On Saturday Oct. 6, as Turkish authorities said they thought Khashoggi’s remains might still be in the consulate, Saudi Consul-General Mohammad al-Otaibi invited a Reuters team to the consulate and allowed them to film the premises. They found no trace of Khashoggi—but later that night, quoting two unnamed Turkish officials, Reuters reported that the journalist was dead.
Erdogan was scathing about al-Otaibi’s invitation, calling it a “reckless attempt to defend himself.” He informed King Salman and asked that al-Otaibi be withdrawn.
On Friday last week, when Saudi officials finally acknowledged that he died while in the consulate, they said the death was the result of a “fistfight,” a version considered dubious by most observers. On Sunday, Adel al-Jubeir, the Saudi foreign minister, told Fox News that Khashoggi’s killing was a “rogue operation” and a “tremendous mistake,” compounded by “the attempt to cover-up.”
Tuesday, as Erdogan was speaking, the Saudi cabinet said in a statement that Saudi Arabia “will hold to account those responsible for journalist Jamal Khashoggi’s killing and those who failed their duties, whoever they are.” King Salman chaired the meeting.
Khalid Al-Suliman, a columnist in the Saudi Gazette, said in a column yesterday that it was “not acceptable” that Saudi officials are involved in Khashoggi’s death and cover-up.
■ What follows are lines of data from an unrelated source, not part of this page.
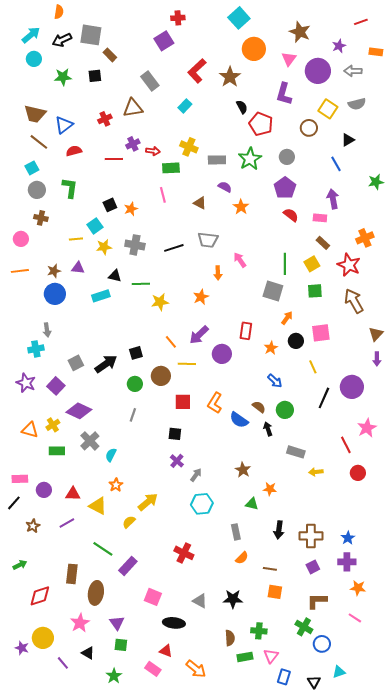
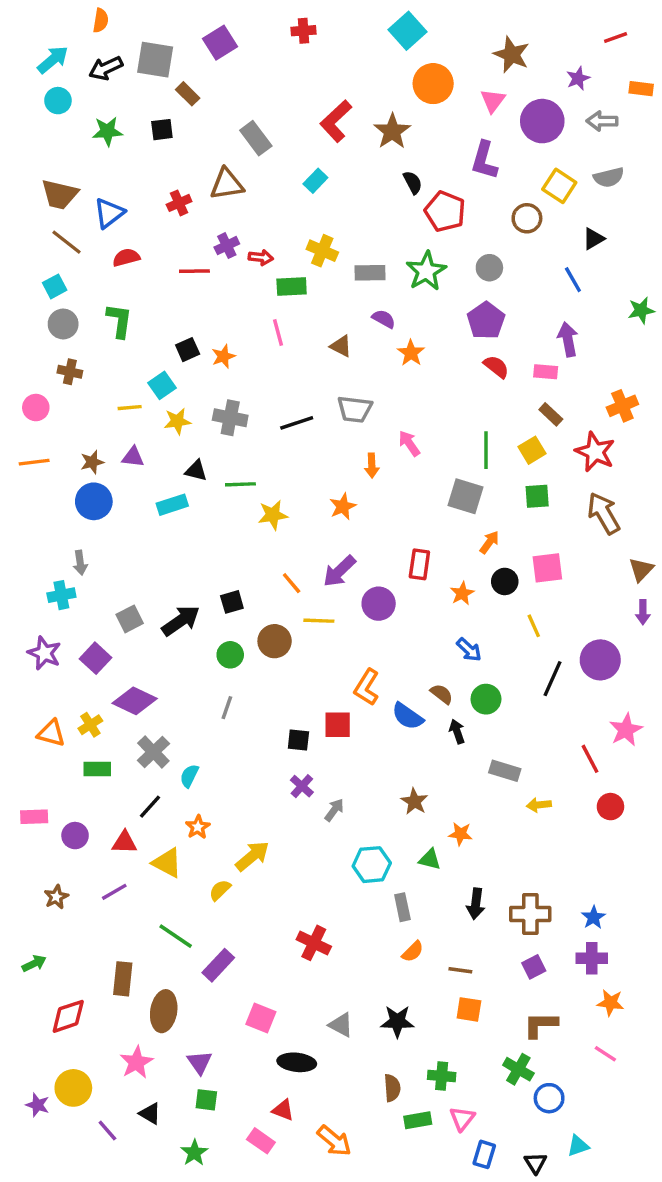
purple square: (164, 41) -> (220, 43), moved
red square: (183, 402) -> (338, 725), moved
black line: (14, 503) -> (150, 807), moved
cyan hexagon: (202, 504) -> (372, 865), moved

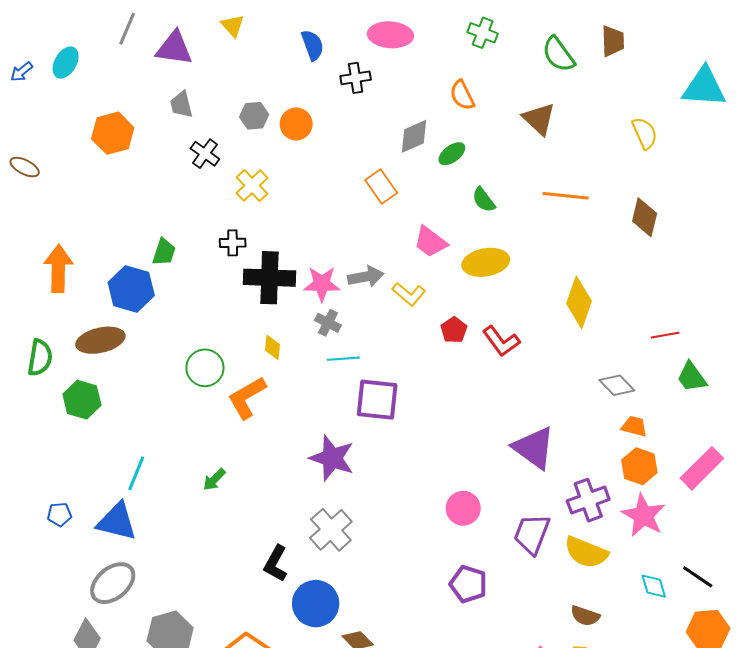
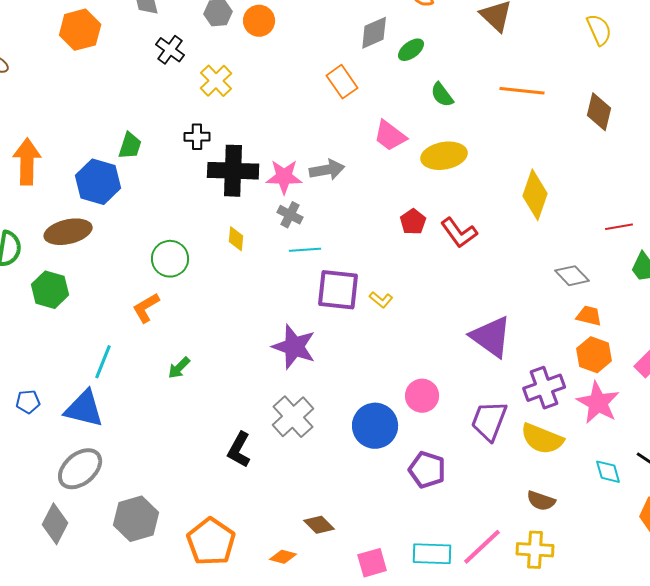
yellow L-shape: (409, 294) -> (381, 300), moved, size x0.7
orange L-shape: (247, 398) -> (146, 308), moved, size x0.7
blue circle: (316, 604) -> (375, 426), moved

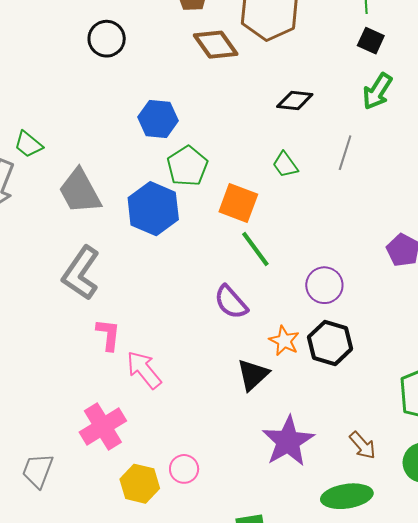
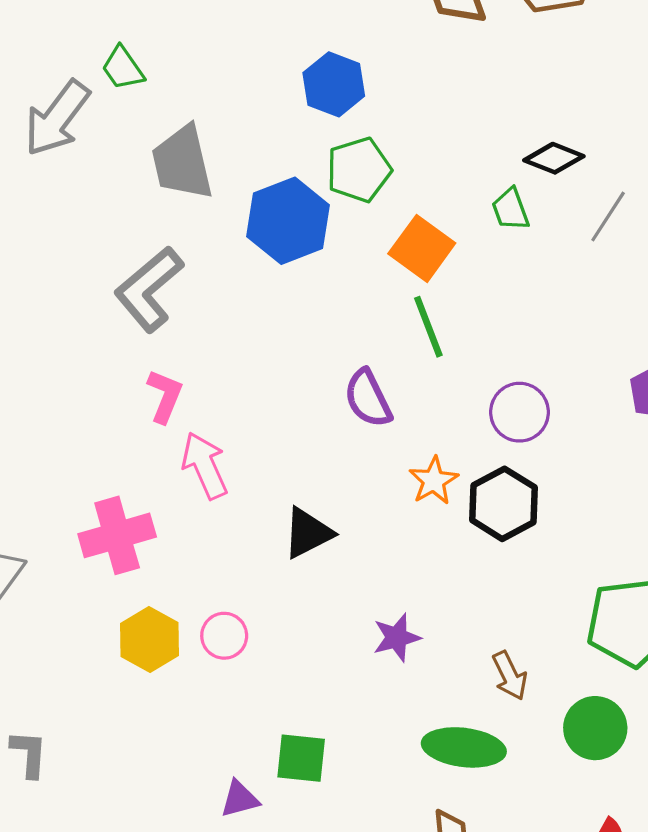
black diamond: (295, 101) -> (554, 158), moved
black triangle: (253, 375) -> (308, 533), moved
purple star: (288, 441) -> (397, 638), size x0.6

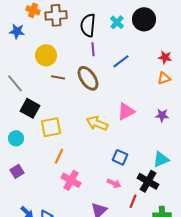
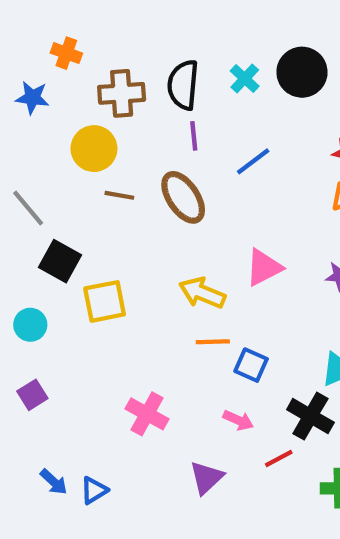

Even though there had been other assassinations in other countries, it is “not acceptable in our customs and ethics and in the relationship between our country and its people.”
Those “involved in this matter will not escape punishment,” he declared.
That remains to be seen.
The Saudi king and crown prince have expressed their condolences to the family of Khashoggi, and MBS had himself photographed on Tuesday shaking the hand of the murdered journalist’s son, who reportedly is not allowed to leave the country.